When You Can Sing About Your Washroom, You Can Sing About Anything

Caroline Cotter - Home On the River

Serendipity, that's what I call it. When something happens for a reason. Living in Oregon, I have grown so used to watching the world of music pass over what used to be a black hole in terms of touring. Most artists prefer to pass over Portland and, at times, Seattle too, for the sake of the bottom line. I figured that would be the case for Caroline Cotter's tour, but I just checked her schedule and she has four dates booked within a car's drive in March. I cannot believe it! Four! 

After hearing Cotter's soon-to-be-released Home On the River, I am actually considering all four. Coos Bay is always a nice drive and I have friends in North Bend (Coos Bay's version of Eugene to North Bend's Springfield). Portland is a short drive up the freeway, Eugene is just down the pike the other direction, and Sisters (the home of the Sisters Folk Festival) is just over the hump in Central Oregon. A virtual cornucopia of concerts, by golly!

You might ask yourself why I would want to attend all four and the answer is on the album, just as it was on Dave McGraw and Mandy Ferrarini's Maritime album, just as it was on Picture the Ocean's self-titled album. When I hear music this good, I can't afford to miss it for fear of it not happening again — within my lifetime, of course. Hey, I'm not getting any younger, you know?

The first notes of the first track, “Peace of Mind,” had me convinced Cotter is something special. She has an honesty about her music that, to me, is quite disarming. The songs are smooth, laid out simply and forthrightly, and are downright refreshing. It's the lyrics that grabbed me, I thought at first, but on subsequent listens I found it was the combination of music and lyrics. I eventually found myself returning to an old favorite by Adrienne Young titled The Art of Virtue, pulling it out for a quick listen, and there it was — the honesty. No musical legerdemain, no gimmicks, no attempt to follow a trend. Just music the way it used to be made: organically.

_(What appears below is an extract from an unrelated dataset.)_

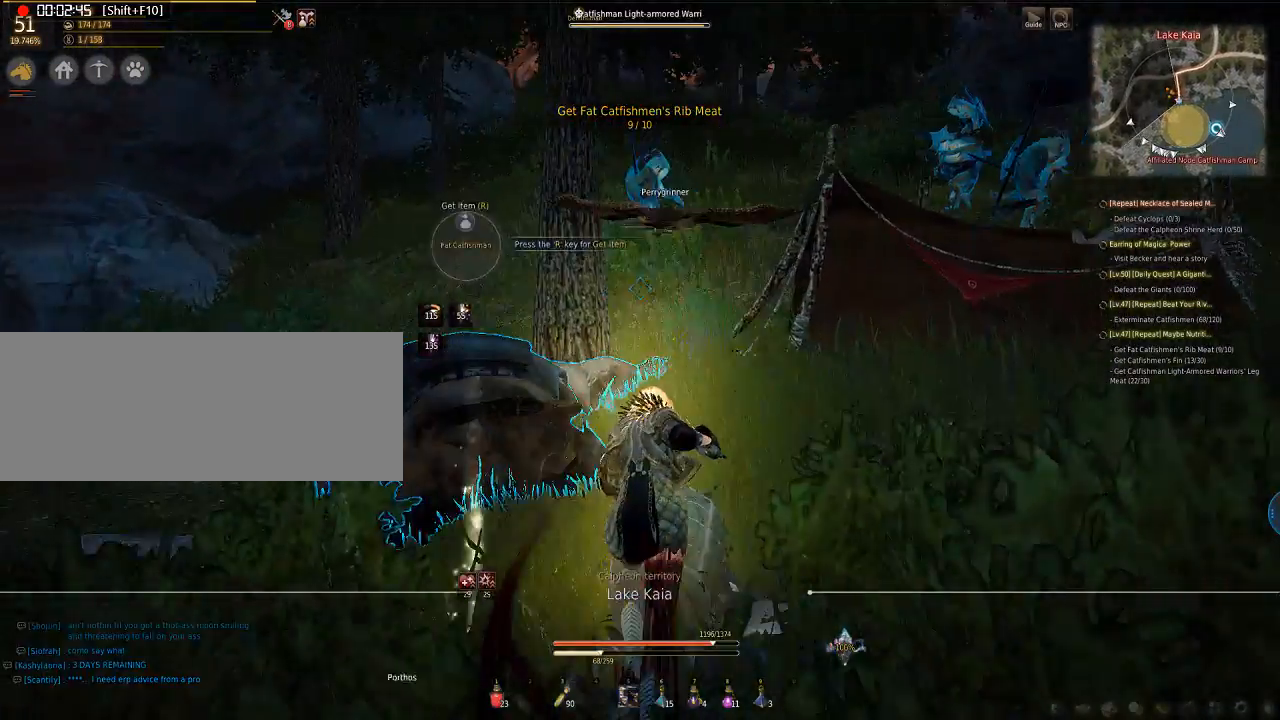
{"keys": ["w"], "mouse": [], "events": []}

There are roots all over the album and yet they do not interfere with the pure enjoyment of listening. These songs stand on their own without the bells and whistles that could easily have gotten in the way, the obvious inclusion of an instrument here or an attempt at over-the-top vocals. Whenever anything is obvious, I have found, it just doesn't sound right. To my ears, anyway.

I can hear Cotter now, singing any one of the songs on the new album, raising spirits with one song, calming them with another. Sweet and smooth. Just like Home On the River.